_YOUR INSTRUCTIONS:_
Search the records for the string "smaller", then copy each line that has it.

_DATA:_

◆ ◆ ◆

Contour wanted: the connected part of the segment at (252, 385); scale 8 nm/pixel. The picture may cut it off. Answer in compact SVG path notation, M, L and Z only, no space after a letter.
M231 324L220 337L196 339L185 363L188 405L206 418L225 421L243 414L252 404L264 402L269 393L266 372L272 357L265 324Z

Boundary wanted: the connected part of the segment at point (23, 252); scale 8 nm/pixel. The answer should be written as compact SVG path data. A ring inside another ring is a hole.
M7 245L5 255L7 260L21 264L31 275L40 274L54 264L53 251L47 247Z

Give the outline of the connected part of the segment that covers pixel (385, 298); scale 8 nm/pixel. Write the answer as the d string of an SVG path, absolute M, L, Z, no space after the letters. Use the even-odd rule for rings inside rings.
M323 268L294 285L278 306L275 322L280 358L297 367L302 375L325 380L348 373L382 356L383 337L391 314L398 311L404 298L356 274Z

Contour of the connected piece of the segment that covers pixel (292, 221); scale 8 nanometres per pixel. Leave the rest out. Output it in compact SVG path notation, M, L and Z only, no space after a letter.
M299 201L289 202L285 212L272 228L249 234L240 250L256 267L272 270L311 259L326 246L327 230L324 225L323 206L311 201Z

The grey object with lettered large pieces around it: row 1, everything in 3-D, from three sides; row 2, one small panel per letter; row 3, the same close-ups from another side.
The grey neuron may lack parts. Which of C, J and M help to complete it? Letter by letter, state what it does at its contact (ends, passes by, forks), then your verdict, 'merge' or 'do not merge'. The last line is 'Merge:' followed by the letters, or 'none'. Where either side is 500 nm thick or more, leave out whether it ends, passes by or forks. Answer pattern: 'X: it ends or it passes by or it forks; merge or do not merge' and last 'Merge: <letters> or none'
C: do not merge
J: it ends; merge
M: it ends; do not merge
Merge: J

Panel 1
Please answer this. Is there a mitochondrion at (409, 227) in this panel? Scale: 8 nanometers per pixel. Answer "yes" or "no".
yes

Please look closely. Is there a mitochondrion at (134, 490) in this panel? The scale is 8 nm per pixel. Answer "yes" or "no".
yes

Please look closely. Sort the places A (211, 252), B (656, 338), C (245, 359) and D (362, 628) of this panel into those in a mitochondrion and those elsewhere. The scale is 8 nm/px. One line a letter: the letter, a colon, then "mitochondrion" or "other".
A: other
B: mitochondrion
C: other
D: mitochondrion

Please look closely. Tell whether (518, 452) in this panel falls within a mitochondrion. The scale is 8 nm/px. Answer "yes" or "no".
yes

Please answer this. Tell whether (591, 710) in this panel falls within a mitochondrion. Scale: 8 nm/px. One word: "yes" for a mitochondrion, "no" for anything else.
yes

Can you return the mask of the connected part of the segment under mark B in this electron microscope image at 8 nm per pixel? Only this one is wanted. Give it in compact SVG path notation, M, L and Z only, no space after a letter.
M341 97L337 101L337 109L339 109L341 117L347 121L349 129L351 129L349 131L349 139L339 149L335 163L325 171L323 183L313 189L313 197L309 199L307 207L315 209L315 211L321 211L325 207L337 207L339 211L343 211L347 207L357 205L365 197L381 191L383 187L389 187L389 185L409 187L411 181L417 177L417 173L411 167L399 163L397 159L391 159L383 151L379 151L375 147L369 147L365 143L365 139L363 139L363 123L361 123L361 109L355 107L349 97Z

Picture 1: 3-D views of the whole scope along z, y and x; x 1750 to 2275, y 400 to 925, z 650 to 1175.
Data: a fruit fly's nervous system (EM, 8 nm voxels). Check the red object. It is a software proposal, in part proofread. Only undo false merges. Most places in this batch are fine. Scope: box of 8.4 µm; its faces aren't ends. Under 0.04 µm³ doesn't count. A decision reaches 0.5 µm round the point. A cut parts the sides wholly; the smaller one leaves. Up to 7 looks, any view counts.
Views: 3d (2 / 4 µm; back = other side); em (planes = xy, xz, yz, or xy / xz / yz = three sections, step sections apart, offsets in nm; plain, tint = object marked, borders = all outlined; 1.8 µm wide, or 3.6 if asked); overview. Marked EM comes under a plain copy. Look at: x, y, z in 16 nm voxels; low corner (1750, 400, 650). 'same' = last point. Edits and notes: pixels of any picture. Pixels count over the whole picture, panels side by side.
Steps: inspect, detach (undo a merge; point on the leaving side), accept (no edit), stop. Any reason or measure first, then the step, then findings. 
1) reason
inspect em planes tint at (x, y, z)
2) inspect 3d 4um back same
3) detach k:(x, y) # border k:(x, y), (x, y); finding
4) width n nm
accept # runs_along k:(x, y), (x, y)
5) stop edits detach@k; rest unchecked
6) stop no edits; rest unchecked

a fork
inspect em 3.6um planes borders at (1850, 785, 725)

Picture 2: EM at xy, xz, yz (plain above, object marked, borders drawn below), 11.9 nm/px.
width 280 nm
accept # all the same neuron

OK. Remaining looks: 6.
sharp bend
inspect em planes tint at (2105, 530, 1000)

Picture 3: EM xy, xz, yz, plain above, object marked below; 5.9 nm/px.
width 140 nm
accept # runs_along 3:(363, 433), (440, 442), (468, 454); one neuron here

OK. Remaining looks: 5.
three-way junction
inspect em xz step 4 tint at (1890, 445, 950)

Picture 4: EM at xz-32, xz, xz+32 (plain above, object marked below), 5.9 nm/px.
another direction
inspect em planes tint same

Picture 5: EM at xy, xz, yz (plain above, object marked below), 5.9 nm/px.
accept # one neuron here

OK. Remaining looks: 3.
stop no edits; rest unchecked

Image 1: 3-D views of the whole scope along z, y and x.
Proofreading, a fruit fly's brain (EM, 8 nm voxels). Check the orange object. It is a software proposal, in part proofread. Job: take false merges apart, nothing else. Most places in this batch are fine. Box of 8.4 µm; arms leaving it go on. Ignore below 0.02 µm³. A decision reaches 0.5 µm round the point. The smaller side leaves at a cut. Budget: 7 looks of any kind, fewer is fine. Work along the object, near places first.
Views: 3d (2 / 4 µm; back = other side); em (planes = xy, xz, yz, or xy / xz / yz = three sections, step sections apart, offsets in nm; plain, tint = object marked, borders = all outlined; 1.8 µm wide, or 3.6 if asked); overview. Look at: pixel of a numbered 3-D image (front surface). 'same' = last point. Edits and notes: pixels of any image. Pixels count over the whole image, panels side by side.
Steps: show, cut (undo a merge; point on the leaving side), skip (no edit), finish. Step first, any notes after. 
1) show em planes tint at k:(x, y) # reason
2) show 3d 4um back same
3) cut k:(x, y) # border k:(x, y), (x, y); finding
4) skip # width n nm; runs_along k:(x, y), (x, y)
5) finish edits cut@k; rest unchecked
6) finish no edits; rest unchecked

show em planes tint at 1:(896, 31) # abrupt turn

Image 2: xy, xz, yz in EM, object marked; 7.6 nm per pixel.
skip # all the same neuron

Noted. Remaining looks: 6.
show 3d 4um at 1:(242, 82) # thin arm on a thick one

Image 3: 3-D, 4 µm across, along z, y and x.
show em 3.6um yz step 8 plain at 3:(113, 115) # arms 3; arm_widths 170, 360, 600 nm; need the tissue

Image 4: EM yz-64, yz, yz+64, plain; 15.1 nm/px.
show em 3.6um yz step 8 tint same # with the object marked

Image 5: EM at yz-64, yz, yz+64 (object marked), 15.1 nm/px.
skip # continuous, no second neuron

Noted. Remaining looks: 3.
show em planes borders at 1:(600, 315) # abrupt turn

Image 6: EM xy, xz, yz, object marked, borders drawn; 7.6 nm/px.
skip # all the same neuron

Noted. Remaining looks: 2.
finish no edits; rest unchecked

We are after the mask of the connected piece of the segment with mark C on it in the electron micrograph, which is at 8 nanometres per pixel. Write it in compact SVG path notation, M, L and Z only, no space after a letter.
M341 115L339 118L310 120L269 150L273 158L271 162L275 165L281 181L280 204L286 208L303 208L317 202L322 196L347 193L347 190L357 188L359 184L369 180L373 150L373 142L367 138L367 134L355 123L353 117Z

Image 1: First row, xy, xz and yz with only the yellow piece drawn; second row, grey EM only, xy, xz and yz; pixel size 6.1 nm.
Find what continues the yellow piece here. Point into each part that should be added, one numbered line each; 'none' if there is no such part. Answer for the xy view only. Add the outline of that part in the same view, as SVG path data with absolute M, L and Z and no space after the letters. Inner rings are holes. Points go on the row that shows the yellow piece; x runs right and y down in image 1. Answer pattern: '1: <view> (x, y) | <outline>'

◆ ◆ ◆

_SOLUTION BELOW:_
Data: a fruit fly's nervous system (EM, 8 nm voxels). Check the red object. It is a software proposal, in part proofread. Only undo false merges. Most places in this batch are fine. Scope: box of 8.4 µm; its faces aren't ends. Under 0.04 µm³ doesn't count. A decision reaches 0.5 µm round the point. A cut parts the sides wholly; the smaller one leaves. Up to 7 looks, any view counts.
Proofreading, a fruit fly's brain (EM, 8 nm voxels). Check the orange object. It is a software proposal, in part proofread. Job: take false merges apart, nothing else. Most places in this batch are fine. Box of 8.4 µm; arms leaving it go on. Ignore below 0.02 µm³. A decision reaches 0.5 µm round the point. The smaller side leaves at a cut. Budget: 7 looks of any kind, fewer is fine. Work along the object, near places first.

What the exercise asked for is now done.